Children with ears that don't filter and dampen sound efficiently tend to block out voices, since they can be painful to the eardrums.  So this boy may be in a state of chronic semi shutdown or  hyperfocus {in order to divorce himself enough from bothersome sensory input} in a noisy atmosphere.  This makes him  far less available for learning.  It also makes comprehending and following a string of instructions {take out your books, turn to chapter three, read the first four paragraphs, and answer the questions written on the board} very challenging.

He can't work and talk at the same time because in order to chat, he has to work extra hard to focus on his classmate's voice.  This takes up so much of his available brainpower that there is not enough cognitive energy left for the task.

When I talk about this with parents, I often hear, "My pediatrician has never said that there was anything wrong with my child's hearing."  It's not his ability to hear sound that's the problem.  It's the way the mechanism in his inner ear works to prepare sound for the brain and to protect the sensitive eardrum.  If this mechanism is not functioning correctly, the child's ability to make sense out of what he hears is diminished, and his ability to function in a noisy atmosphere is compromised.

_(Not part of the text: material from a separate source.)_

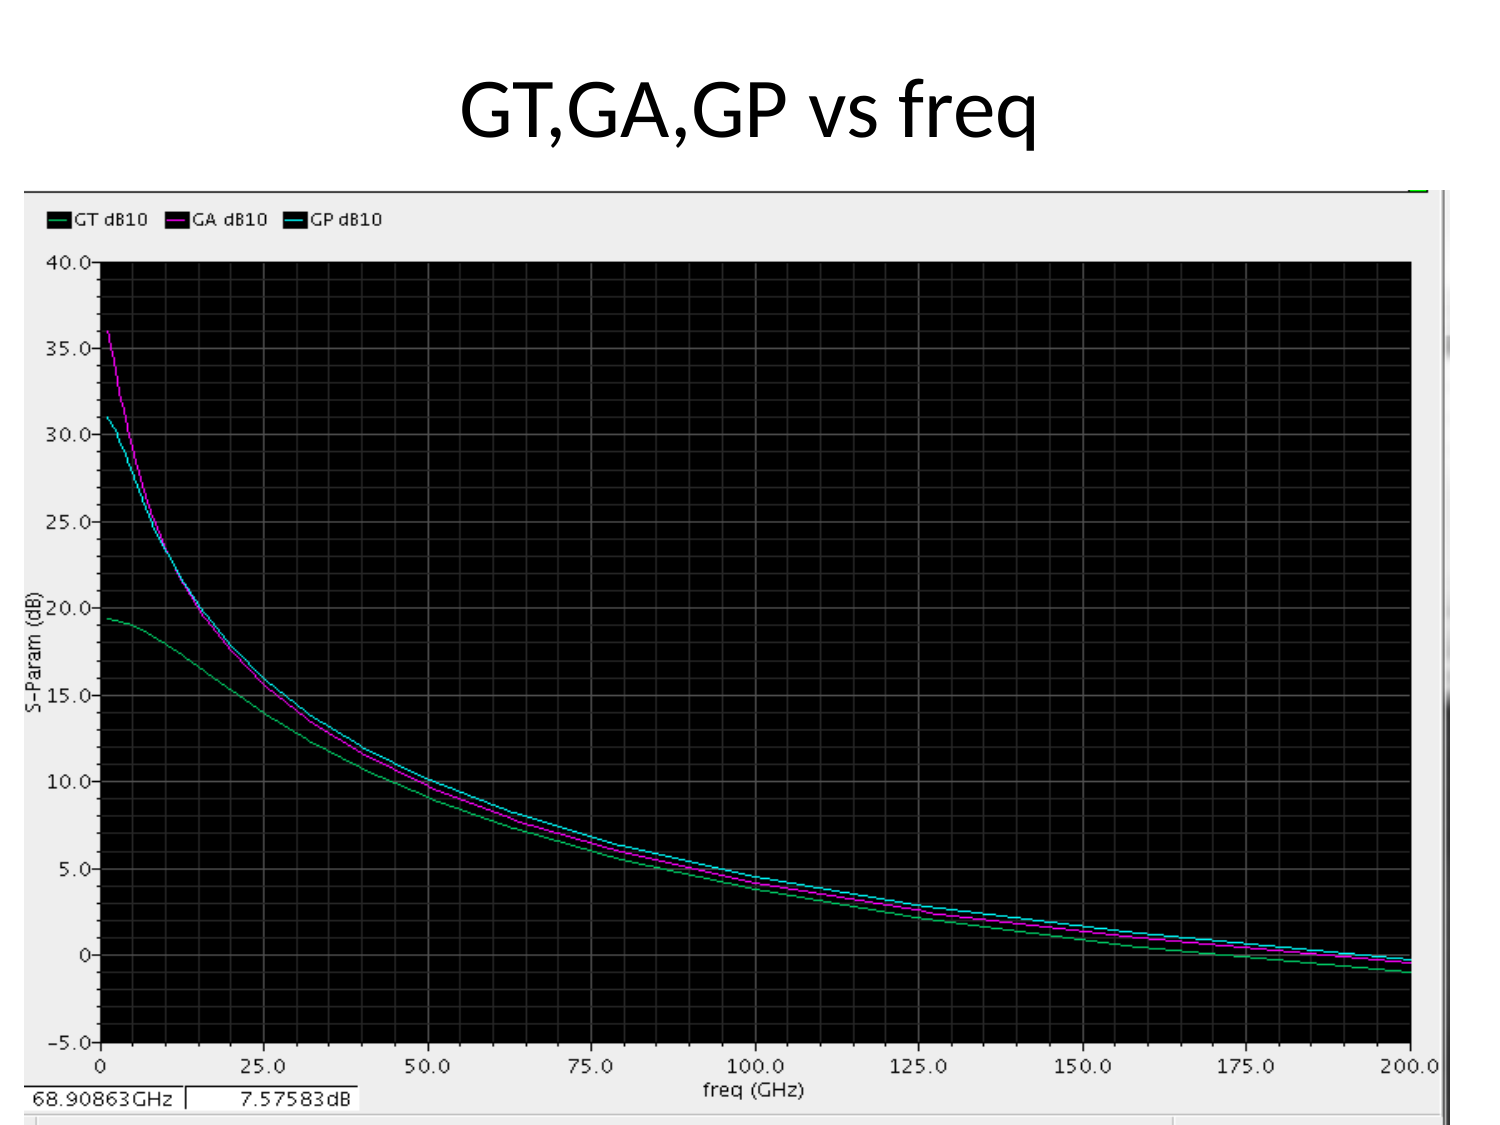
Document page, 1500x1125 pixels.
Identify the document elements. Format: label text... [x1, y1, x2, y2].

A few quick fixes for this type of problem include being aware that the child does not function well in noisy environments, and having an alternative quiet space for him to write or study during the school day; gum or something to chew on, since chewing dampens sound, earplugs, or noise cancelling headphones.

I also strongly recommend that the child not be expected to do most of his learning through auditory teaching styles, but be given opportunities to process work visually and kinesthetically.

It's best to keep things short when speaking to the child.  Don't over explain, don't expect him to remember a long string of instructions, and don't expect him to be able to understand what others are telling him in a busy, noisy environment.